HDMI cables are designed to connect TVs to A/V receivers, cable boxes, media players, and Blu-ray players. They simplify your hookup by sending audio and video over the same cable, and for newer devices they’re sometimes the only hookup option, as certain newer devices rarely have component inputs.
Manufacturers of equipment have long been required to limit the resolution of component video outputs for HD players and boxes, rendering them in standard definition. That means that if you like high definition pictures — and why wouldn’t you? — you need HDMI connections for your gear.
What are some other advantages of HDMI cables? Let’s check them out.
- When signals have digital-to-analog conversions and reconversions, quality suffers. Since HDMI connections keep the signals digital, the picture and sound quality are both top notch. Although current high definition consumer equipment tops out at 1080p (1920×1080), HDMI 1.4 can accommodate future high definition pixel resolutions like 3840×2160 and 4096×2160.
HDMI supports video resolutions from 480i up to 4K. But each manufacturer determines the guidelines for what can be transferred via HDMI in their components. HDMI connections that support resolutions up to 1080p are key for certain HDTVs and Blu-ray players. HDMI also supports up to eight channels of very high quality 24 bit 192kHz audio.
- HDMI connections are the only option for 3D video.

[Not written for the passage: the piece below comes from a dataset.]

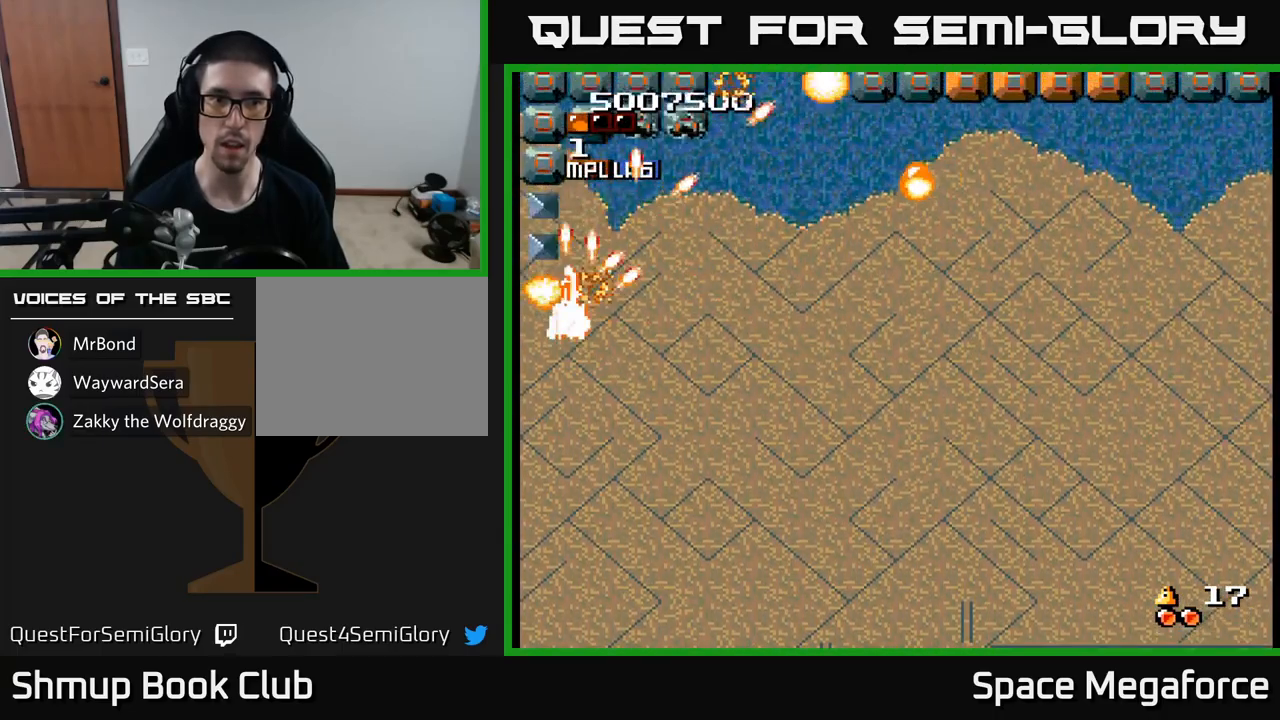
{"buttons": ["X", "DPAD_UP"], "events": [[350, "DPAD_UP", "down"], [367, "DPAD_RIGHT", "down"], [400, "DPAD_RIGHT", "up"]]}
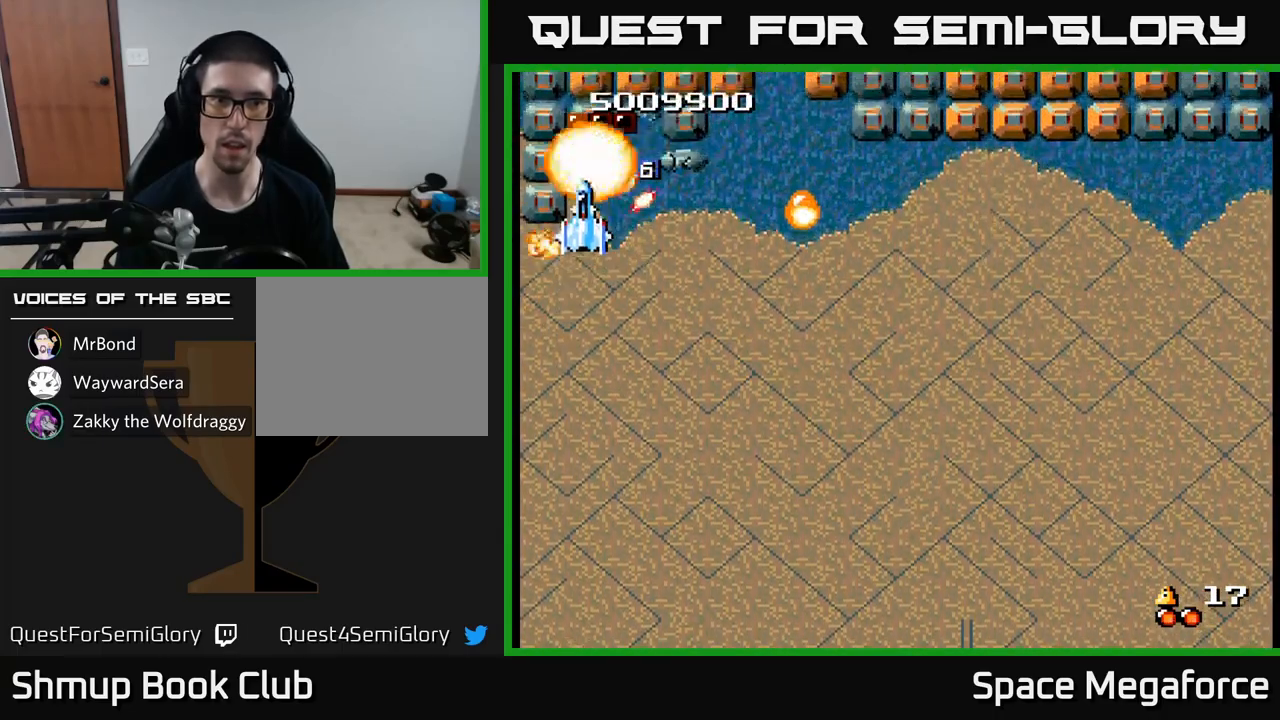
{"buttons": ["X", "DPAD_UP", "DPAD_LEFT"], "events": [[17, "DPAD_UP", "up"], [100, "DPAD_DOWN", "down"], [167, "DPAD_RIGHT", "down"], [233, "DPAD_RIGHT", "up"], [350, "DPAD_DOWN", "up"], [383, "DPAD_LEFT", "down"], [400, "DPAD_UP", "down"]]}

If you have a 3D TV and a 3D Blu-ray player, for example, an HDMI cable is the only way to experience that feature.
- A standard HDMI connector features 19 pins, which don’t just carry audio and video data; they also carry 2-way control and identification info, and even some low-voltage power. HDMI cables that are version 1.4 or higher can also offer an internet connection between two compatible devices.

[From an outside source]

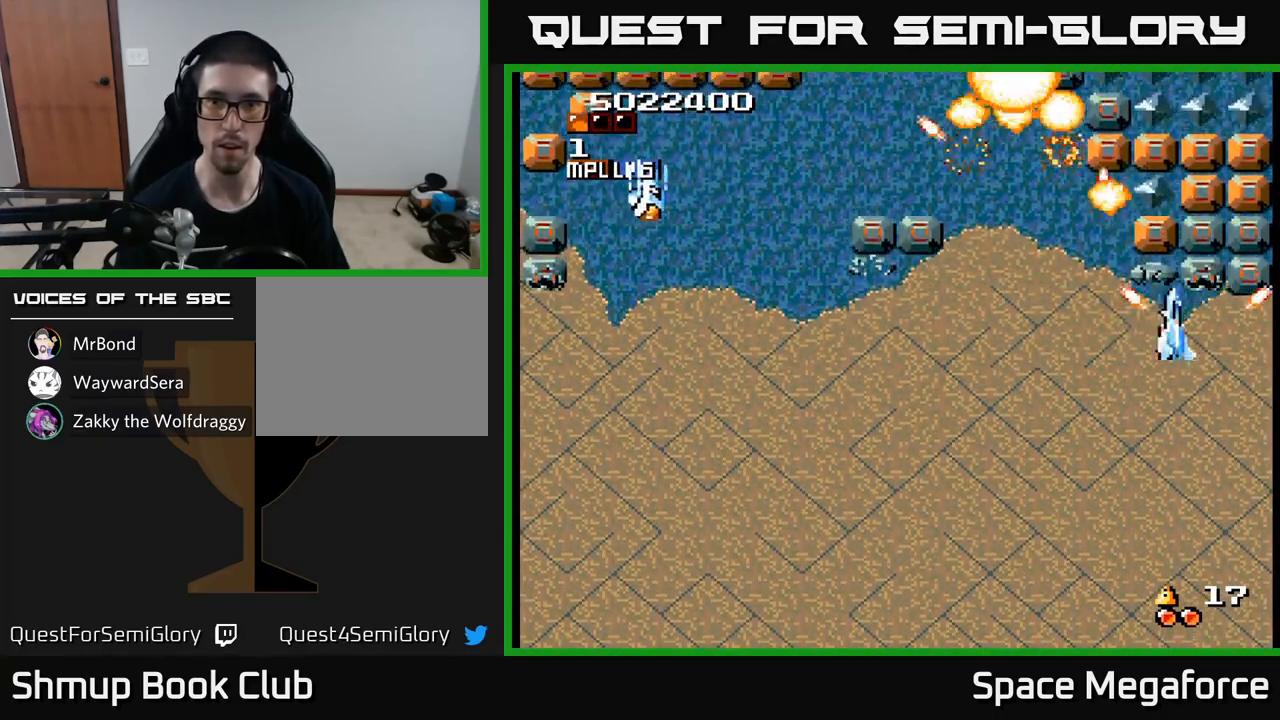
{"buttons": ["X", "DPAD_DOWN"], "events": [[117, "DPAD_LEFT", "up"], [133, "DPAD_RIGHT", "down"], [167, "DPAD_UP", "down"], [267, "DPAD_UP", "up"], [300, "DPAD_DOWN", "down"], [333, "DPAD_RIGHT", "up"]]}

So which type of HDMI cable is right for your gear? Read on to find out.
There are four main types of HDMI cables: Standard HDMI cables, Standard HDMI cables with Ethernet, Highspeed HDMI cables, and Highspeed HDMI cables with Ethernet. Standard HDMI cables can reliably transmit 1080i or 720p video, which is sufficient for most home applications. Highspeed HDMI cables are designed to support resolutions of 1080p and higher, including newer display technologies like 3D and 4K. Choose the Ethernet version of either Standard or Highspeed for a dedicated Ethernet channel that will allow for internet connection sharing and networking for your devices.
One big mistake people make when shopping for an HDMI cable is looking at the version number, rather than the compatible features. Once you know what you need from your cable, shop for features. For example, if you want to experience 3D video, you need to make sure that your (probably) highspeed HDMI cable supports 3D video. More specifically, HDMI 1.4 is designed to adhere to 3D Blu-ray Disc standards, and is able to pass two 1080p signals simultaneously through a single connection.
Once you’ve figured out the best type of HDMI cable for you, don’t forget about basic specs like length. Especially if you’re running your HDMI cable through a wall, or into another room, you may need a 75 ft HDMI highspeed cable, or even a 100 ft HDMI cable. But you certainly don’t need something that long for a simple disc player to TV hookup.
Now you’re ready to hook up your gear and start enjoying it to the fullest!